Record set Start Marker

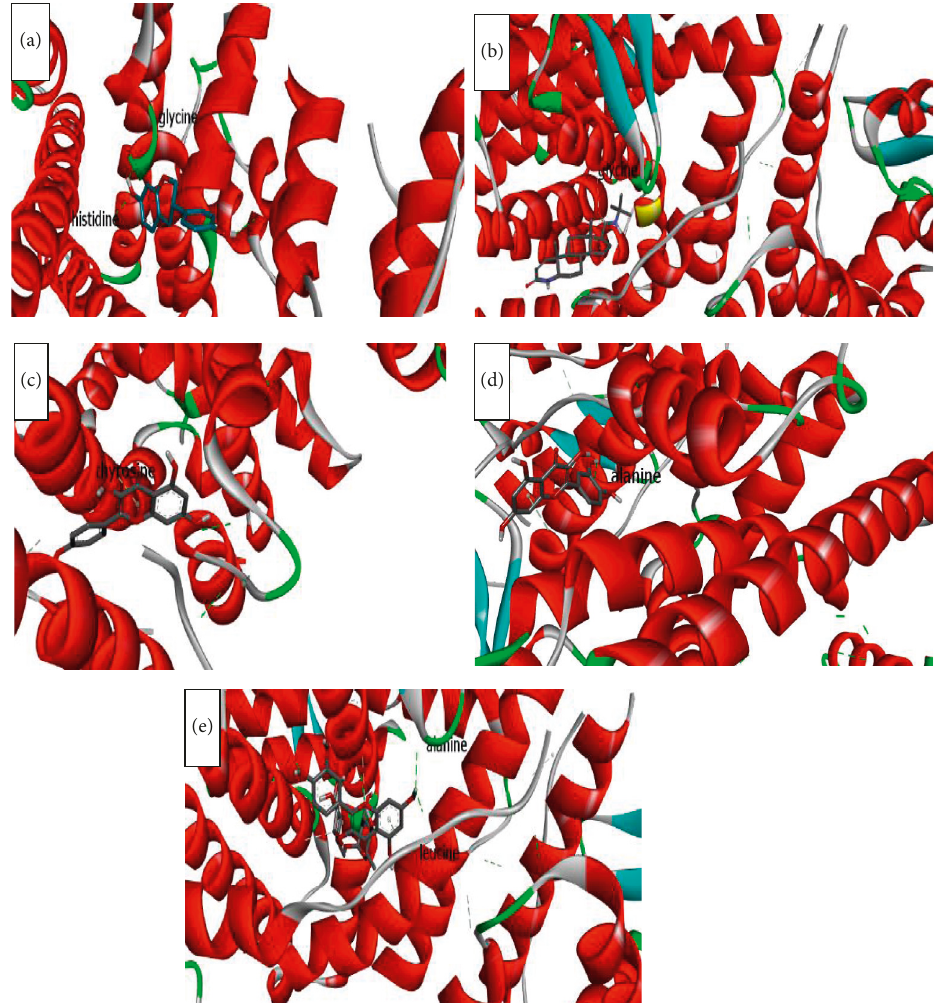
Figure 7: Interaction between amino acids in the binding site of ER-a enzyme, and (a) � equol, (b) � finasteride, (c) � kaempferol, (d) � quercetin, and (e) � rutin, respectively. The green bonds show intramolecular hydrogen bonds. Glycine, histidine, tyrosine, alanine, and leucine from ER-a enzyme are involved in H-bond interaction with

Record set End Marker
Record set Start Marker

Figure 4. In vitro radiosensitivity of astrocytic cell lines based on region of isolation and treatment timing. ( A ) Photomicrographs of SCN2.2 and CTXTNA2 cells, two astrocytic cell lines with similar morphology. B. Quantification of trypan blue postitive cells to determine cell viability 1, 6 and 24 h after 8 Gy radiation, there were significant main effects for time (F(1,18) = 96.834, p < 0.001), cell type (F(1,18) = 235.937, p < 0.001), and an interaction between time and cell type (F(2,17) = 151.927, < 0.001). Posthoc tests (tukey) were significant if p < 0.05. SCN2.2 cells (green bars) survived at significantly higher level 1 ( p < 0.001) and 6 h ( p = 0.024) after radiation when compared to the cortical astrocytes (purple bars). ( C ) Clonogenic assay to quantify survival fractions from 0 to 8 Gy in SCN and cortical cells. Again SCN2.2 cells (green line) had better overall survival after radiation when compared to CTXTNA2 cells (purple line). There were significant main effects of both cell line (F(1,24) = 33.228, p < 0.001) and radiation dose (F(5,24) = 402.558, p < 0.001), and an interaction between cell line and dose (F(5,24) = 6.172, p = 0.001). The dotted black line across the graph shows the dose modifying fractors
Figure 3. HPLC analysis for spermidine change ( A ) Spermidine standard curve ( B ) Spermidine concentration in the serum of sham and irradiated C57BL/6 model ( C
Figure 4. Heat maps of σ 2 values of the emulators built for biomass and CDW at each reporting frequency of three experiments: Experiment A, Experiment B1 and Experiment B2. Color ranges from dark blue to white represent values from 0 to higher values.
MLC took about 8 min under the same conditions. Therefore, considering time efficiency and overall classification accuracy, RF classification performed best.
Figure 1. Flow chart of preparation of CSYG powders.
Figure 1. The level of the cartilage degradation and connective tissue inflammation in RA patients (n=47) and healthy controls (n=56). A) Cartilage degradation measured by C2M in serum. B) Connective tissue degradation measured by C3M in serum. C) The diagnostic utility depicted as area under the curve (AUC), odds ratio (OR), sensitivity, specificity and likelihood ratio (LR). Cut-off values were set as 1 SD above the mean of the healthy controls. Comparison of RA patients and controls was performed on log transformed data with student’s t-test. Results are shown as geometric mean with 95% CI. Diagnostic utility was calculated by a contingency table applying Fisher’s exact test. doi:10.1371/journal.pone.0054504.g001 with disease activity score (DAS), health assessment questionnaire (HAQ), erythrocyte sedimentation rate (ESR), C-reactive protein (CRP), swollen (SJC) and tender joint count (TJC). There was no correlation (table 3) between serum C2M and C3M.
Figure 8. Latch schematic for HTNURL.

Record set End Marker

Work to be completed
From the records above, print exactly the lines that run from the line with "MLC took about" to the line with "Figure 1. Flow", inclusive.

Expected answer
MLC took about 8 min under the same conditions. Therefore, considering time efficiency and overall classification accuracy, RF classification performed best.
Figure 1. Flow chart of preparation of CSYG powders.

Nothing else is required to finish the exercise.